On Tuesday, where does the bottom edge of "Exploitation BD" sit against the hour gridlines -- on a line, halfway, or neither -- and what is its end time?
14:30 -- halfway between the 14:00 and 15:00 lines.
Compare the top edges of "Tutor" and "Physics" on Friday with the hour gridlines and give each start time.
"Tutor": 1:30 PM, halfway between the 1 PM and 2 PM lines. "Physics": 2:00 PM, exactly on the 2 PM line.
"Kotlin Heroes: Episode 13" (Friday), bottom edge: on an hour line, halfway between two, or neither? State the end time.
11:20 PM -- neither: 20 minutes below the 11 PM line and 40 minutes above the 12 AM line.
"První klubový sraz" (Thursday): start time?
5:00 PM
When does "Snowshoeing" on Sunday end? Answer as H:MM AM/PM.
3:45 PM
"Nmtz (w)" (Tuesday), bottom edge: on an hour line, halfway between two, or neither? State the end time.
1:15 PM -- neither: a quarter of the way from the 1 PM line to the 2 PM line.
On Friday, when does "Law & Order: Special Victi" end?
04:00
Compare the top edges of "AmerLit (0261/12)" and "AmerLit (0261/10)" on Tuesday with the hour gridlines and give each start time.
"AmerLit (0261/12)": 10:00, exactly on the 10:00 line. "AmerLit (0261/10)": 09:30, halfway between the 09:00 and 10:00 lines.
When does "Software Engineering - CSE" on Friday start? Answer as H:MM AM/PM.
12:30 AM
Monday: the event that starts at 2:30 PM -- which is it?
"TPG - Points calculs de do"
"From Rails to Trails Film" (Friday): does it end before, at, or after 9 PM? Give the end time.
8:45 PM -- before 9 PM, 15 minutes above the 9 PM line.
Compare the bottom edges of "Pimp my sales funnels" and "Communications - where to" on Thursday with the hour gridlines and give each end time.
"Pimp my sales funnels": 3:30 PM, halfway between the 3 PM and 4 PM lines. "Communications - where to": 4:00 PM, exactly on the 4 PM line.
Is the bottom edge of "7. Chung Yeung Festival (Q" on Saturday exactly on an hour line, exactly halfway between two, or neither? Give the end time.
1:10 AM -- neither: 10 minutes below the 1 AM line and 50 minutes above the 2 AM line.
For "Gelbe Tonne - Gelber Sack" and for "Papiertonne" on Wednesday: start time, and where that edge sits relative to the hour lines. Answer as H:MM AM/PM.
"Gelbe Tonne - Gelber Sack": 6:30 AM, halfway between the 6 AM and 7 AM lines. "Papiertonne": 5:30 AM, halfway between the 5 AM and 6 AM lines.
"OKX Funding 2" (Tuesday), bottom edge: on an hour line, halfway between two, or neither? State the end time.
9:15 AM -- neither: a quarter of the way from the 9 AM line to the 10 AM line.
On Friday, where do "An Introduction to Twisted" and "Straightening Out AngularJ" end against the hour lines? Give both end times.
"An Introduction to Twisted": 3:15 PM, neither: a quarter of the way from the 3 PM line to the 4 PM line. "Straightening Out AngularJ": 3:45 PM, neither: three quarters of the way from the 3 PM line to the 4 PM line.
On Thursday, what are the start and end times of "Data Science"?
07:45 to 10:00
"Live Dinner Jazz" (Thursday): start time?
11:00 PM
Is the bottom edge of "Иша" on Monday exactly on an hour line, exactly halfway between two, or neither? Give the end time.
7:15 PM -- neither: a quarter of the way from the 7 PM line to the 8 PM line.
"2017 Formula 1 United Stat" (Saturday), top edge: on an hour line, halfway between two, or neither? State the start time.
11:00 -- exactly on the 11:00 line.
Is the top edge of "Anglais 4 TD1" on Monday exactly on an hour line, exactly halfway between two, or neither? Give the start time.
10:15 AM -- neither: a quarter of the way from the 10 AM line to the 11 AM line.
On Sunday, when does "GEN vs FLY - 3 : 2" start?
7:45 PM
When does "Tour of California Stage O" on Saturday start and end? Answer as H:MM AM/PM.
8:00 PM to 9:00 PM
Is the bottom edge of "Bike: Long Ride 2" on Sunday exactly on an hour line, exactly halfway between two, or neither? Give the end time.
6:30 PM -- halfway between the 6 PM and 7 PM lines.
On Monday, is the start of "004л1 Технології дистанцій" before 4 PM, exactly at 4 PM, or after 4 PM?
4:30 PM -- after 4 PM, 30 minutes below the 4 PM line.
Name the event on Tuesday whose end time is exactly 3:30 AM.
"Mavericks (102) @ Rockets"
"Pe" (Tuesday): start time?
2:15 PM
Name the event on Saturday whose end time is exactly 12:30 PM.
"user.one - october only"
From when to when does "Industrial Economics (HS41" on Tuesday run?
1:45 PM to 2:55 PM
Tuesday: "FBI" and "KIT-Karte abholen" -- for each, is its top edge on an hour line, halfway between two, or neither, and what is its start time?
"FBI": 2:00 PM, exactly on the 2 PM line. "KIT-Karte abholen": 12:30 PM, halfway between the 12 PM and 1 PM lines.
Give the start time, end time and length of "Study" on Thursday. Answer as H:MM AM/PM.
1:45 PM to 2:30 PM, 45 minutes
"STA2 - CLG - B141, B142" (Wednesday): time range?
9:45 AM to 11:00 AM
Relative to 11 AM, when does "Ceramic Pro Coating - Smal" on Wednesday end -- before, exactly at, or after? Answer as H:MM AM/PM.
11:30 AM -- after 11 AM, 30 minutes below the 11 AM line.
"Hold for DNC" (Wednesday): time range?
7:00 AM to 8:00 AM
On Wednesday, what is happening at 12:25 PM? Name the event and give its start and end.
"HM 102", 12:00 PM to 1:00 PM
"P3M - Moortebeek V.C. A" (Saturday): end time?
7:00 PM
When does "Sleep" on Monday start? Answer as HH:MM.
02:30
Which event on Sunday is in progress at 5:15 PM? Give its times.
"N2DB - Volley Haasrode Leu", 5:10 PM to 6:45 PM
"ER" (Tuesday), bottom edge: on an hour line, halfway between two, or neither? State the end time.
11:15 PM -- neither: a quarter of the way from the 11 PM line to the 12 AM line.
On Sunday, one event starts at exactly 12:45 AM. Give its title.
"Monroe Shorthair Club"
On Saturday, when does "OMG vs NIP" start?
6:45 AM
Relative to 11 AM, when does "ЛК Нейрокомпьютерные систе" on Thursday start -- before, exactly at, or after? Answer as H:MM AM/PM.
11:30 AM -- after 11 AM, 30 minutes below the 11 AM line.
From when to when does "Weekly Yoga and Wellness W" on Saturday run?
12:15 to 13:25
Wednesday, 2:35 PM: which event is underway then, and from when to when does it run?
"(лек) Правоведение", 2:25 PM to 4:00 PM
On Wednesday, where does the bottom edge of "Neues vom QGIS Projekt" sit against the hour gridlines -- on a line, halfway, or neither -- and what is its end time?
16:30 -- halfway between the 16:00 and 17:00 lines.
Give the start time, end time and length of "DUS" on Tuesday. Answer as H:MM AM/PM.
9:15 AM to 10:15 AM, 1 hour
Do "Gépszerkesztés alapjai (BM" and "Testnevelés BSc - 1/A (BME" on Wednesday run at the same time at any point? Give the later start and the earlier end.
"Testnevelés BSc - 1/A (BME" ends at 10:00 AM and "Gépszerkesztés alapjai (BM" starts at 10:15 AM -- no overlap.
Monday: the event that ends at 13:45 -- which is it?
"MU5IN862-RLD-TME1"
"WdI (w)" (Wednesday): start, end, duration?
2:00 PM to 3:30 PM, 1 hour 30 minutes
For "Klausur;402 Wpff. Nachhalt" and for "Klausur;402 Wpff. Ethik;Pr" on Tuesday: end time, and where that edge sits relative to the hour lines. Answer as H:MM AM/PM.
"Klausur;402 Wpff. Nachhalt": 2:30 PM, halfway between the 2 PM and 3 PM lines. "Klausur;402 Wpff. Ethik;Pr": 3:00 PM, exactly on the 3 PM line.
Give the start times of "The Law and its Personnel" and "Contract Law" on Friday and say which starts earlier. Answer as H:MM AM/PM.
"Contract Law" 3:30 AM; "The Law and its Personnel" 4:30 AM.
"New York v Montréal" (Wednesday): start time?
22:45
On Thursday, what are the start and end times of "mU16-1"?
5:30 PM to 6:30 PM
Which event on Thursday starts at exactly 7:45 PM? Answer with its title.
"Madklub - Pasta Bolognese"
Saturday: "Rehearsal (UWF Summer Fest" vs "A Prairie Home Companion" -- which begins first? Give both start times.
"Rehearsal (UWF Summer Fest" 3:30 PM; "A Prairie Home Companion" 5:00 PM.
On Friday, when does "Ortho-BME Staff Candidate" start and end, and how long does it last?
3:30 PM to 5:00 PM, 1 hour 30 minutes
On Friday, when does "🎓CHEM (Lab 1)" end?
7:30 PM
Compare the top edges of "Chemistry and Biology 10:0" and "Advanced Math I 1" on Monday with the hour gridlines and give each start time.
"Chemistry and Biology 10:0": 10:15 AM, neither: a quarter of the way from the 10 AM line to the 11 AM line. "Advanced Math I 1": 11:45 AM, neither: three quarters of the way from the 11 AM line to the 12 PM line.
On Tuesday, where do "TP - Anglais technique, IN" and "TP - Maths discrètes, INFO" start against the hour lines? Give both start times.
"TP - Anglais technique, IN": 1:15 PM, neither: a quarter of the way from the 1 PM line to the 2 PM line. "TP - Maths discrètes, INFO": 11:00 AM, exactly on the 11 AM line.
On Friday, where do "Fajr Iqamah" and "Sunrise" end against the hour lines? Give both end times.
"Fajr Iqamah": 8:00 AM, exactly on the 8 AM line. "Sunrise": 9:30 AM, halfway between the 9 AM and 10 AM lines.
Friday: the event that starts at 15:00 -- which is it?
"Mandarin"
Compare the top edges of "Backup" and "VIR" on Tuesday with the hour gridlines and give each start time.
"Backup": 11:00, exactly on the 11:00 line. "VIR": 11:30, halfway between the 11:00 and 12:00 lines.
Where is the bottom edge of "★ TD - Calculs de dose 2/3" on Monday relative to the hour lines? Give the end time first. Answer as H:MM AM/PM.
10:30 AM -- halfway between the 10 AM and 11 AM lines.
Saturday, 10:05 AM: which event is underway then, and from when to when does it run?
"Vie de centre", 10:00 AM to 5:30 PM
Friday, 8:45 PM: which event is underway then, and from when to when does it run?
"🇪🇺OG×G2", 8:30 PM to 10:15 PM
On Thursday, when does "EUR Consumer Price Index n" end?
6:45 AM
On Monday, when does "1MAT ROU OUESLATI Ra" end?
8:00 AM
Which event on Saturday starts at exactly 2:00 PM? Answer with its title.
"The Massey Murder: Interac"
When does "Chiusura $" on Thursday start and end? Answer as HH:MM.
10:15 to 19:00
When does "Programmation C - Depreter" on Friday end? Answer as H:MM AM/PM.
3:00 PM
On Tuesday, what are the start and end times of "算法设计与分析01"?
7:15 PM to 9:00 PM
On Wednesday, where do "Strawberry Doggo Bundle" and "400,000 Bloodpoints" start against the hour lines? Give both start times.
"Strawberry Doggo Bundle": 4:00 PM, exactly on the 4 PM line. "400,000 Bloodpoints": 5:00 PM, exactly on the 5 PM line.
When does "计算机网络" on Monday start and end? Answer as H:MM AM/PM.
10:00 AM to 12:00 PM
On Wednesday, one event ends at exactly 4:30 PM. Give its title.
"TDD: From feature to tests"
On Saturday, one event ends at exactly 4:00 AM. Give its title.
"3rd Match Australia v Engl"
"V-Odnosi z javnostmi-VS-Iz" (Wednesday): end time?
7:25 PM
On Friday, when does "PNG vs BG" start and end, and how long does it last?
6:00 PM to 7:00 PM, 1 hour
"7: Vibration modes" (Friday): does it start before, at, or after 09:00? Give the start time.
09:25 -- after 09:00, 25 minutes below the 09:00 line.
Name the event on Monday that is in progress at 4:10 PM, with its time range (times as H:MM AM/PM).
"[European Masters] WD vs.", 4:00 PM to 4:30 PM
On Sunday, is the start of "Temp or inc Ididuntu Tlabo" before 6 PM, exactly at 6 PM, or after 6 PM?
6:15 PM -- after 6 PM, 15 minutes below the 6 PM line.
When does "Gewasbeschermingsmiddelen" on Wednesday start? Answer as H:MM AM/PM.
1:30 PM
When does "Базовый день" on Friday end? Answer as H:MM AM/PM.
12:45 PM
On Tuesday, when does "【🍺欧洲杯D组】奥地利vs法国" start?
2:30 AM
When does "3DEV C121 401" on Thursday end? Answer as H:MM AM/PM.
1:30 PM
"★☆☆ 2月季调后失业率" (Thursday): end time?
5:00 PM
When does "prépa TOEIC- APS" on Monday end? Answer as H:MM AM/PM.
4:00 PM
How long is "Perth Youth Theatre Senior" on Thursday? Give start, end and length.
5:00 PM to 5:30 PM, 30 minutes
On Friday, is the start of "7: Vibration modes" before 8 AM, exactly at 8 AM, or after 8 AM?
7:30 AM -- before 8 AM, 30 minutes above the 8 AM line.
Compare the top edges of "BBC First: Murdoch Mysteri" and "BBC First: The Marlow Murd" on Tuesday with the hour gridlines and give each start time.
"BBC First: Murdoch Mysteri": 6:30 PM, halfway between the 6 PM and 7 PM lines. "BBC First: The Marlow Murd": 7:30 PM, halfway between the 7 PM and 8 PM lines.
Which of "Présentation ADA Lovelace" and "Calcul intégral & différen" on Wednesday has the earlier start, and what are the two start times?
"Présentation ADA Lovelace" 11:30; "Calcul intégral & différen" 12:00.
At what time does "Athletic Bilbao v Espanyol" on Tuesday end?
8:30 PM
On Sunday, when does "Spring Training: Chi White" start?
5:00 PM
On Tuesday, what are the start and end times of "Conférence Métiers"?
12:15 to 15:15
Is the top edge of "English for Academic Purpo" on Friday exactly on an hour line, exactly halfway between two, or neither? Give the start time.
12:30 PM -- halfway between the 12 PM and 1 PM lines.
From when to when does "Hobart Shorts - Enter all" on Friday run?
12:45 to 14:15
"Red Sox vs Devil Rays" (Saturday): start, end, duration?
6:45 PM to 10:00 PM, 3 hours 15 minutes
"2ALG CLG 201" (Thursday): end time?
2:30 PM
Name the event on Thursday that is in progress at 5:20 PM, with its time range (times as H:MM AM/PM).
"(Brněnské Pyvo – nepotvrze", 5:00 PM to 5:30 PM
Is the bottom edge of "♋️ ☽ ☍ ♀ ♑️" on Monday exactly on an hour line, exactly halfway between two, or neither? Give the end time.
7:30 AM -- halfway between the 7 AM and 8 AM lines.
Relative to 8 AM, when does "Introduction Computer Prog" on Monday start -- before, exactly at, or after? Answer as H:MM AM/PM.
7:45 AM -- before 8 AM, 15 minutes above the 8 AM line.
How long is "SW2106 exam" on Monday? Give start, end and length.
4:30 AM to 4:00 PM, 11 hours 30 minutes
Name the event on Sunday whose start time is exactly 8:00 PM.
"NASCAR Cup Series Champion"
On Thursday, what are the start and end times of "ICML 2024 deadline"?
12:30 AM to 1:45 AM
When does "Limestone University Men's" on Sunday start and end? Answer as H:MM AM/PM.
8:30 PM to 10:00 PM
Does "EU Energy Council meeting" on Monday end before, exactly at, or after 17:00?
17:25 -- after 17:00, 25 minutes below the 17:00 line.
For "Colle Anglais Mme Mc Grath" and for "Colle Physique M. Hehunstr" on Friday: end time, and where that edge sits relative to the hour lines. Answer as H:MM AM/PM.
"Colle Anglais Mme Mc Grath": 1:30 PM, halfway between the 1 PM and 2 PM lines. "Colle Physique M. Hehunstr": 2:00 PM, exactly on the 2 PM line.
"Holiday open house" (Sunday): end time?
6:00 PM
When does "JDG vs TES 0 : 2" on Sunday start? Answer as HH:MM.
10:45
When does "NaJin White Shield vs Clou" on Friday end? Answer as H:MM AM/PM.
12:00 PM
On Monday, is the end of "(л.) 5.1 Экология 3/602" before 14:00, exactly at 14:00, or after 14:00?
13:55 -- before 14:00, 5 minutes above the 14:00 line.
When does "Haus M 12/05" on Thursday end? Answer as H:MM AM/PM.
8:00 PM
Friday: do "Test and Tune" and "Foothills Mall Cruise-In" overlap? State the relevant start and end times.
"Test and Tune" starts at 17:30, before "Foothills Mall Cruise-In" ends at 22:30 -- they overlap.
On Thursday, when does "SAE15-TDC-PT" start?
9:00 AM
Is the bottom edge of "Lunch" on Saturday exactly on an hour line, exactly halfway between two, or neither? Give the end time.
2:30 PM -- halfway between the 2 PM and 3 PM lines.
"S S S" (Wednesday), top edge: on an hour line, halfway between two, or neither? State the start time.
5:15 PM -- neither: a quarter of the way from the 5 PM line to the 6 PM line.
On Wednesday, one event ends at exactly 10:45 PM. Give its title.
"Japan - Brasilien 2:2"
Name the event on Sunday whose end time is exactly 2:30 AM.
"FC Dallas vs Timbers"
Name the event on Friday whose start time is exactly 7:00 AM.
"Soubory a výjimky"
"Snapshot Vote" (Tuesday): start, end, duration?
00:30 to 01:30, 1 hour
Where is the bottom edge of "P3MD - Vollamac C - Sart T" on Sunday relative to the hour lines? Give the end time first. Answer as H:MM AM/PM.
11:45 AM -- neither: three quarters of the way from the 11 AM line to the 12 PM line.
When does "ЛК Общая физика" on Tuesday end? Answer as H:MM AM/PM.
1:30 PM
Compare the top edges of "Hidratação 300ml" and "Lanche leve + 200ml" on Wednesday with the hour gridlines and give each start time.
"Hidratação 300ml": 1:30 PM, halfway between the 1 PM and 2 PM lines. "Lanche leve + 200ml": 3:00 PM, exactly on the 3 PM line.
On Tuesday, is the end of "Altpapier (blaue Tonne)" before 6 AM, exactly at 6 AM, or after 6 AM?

Required task.
Recast the lines from the start of the rows through the line holding "11:20 PM -- neither: 20", inclusive, as a Markdown table. Use a "No." column for the line number and a "Text" column for the line itself, and leave out blank lines.

Written answer.
| No. | Text |
|---|---|
| 1 | On Tuesday, where does the bottom edge of "Exploitation BD" sit against the hour gridlines -- on a line, halfway, or neither -- and what is its end time? |
| 2 | 14:30 -- halfway between the 14:00 and 15:00 lines. |
| 3 | Compare the top edges of "Tutor" and "Physics" on Friday with the hour gridlines and give each start time. |
| 4 | "Tutor": 1:30 PM, halfway between the 1 PM and 2 PM lines. "Physics": 2:00 PM, exactly on the 2 PM line. |
| 5 | "Kotlin Heroes: Episode 13" (Friday), bottom edge: on an hour line, halfway between two, or neither? State the end time. |
| 6 | 11:20 PM -- neither: 20 minutes below the 11 PM line and 40 minutes above the 12 AM line. |